# [What the exercise asks]
When you reach the line with "14. The proposed" in the data below, begin printing lines exactly, and stop once the line with "Analysis: Compliance with" has been printed.

# [Records for this task]
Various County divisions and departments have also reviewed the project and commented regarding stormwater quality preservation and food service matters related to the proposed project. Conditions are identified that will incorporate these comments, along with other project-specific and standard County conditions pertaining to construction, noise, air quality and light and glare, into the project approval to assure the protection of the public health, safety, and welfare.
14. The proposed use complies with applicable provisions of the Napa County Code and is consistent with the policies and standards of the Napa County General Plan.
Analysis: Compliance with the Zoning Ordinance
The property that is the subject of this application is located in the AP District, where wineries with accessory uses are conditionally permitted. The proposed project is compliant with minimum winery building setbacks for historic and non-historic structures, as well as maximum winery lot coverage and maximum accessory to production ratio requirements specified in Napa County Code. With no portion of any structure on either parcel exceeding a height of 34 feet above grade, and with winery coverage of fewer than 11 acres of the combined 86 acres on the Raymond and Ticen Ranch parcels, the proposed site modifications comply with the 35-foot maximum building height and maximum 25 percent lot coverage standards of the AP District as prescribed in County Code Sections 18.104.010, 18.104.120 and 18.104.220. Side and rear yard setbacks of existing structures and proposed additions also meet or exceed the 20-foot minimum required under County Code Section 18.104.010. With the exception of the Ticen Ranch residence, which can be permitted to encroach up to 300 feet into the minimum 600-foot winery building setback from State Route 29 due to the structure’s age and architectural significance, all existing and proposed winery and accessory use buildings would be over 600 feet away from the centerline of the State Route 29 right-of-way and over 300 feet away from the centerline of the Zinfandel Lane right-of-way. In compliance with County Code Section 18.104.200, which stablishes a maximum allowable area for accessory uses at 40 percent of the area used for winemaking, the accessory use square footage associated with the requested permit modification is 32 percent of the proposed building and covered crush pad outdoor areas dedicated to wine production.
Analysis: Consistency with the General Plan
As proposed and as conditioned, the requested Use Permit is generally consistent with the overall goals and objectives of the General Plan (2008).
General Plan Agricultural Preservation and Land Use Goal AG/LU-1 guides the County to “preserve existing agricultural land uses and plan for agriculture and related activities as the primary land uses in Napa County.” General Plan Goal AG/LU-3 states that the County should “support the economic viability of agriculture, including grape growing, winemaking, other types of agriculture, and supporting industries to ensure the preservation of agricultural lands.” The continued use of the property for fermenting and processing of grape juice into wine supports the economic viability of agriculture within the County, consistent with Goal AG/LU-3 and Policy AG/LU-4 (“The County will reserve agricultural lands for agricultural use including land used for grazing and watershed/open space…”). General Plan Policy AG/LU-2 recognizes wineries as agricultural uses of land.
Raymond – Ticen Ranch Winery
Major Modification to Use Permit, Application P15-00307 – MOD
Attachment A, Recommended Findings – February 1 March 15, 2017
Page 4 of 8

# [Written answer]
14. The proposed use complies with applicable provisions of the Napa County Code and is consistent with the policies and standards of the Napa County General Plan.
Analysis: Compliance with the Zoning Ordinance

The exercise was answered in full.